Self-Analytical Essay

An implicit piece of West Henderson High School Z-2 journalism culture, unbeknownst to me as a freshman, is that anyone in the vicinity of the business phone plays “nose goes” when it rings to determine who has to answer it. One fateful day, I realized to my horror that I was one second too late in getting my finger on my nose, and it was my turn to pick up the phone.

I couldn’t do it. I refused. I shook my head in protest and slid down as far as I could in my chair, pretending I didn’t exist.

The upperclassmen around me rose in volume as they warned me not to let it ring.

“Dude, get the phone.” 

“Seriously, you need to get the phone!” 

“Mrs. G’s gonna come back here if you don’t get it!”

Footsteps thundered on the floor as Mrs. G stormed into the room to answer the phone. She turned to me in frustration and yelled, “It’s just a phone! What do you think the person on the other side is going to do, bite you?”

Although I turned fire engine red–Pantone 485 C–at the time, those words resonated with me, and I rethought my philosophy. My fear of knocking on teachers’ doors to interview people began to dissipate, and the dread I initially held regarding the interviews turned into genuine curiosity and interest in people’s stories.

I saw myself evolve from a timid, unsure freshman into a bold, confident journalist in a matter of weeks. I branched out and attended conventions; my passion for telling stories grew, and I eventually reached the position of Web Editor-in-Chief as a junior.

While many of my former editors said the position broke their spirit, leading the publication only made me fall in love with the organized chaos of the newsroom more. Nothing made me happier than seeing the screen of the computer go blurry as I began to tear up over beautifully worded opinion pieces, or seeing a story receive a comment from a community member and knowing that my work had sparked conversation.

Before I knew it, it was the beginning of my final semester as a high school journalist. My passion has yet to cease.

I have never been a morning person, but I rushed out of the comfort of my bed on this dark, dreary Thursday. In my haste, I dropped my backpack in the quickly accumulating rain, and I spilled all but one sip of my coffee all over the backseat of my car. My spirit was not dampened in the least. The cause?

It was photoshoot day for the cover of our second print issue. The photographer and I had come up with a brilliant idea to reflect the rebellious undertones of the center spread, and we could not contain our excitement all morning.

There are so many aspects of journalism that make me feel the same giddiness I felt about that cover. The world of journalism pushes me to my limits in the best ways.
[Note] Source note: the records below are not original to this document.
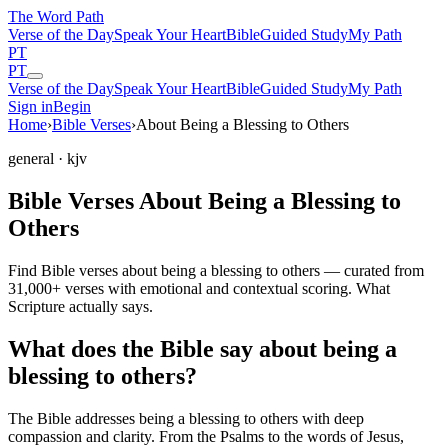
The Word
Path
Verse of the Day
Speak Your Heart
Bible
Guided Study
My Path
PT
PT
Verse of the Day
Speak Your Heart
Bible
Guided Study
My Path
Sign in
Begin
Home
›
Bible Verses
›
About Being a Blessing to Others
general
· kjv
Bible Verses About Being a Blessing to
Others
Find Bible verses about being a blessing to others — curated from
31,000+ verses with emotional and contextual scoring. What
Scripture actually says.
What does the Bible say about being a
blessing to others?
The Bible addresses
being a blessing to others
with deep
compassion and clarity. From the Psalms to the words of Jesus,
It makes me consider all sides of every story and challenges me to cover them all in a timely manner. It forces me to delegate, which is hard for me since I love every part of the process. However, I have even learned to love delegating; it allows younger staffers to feel the same passion and go on the same journey on which I got to embark.

Journalism has not only given me the ever-useful abilities to speed-write papers and speed-design spreads, but it has also given me a place to grow as a person. I will be forever indebted to whatever forces led me to end up in Z-2 as a freshman because without it, I don’t know where I would be.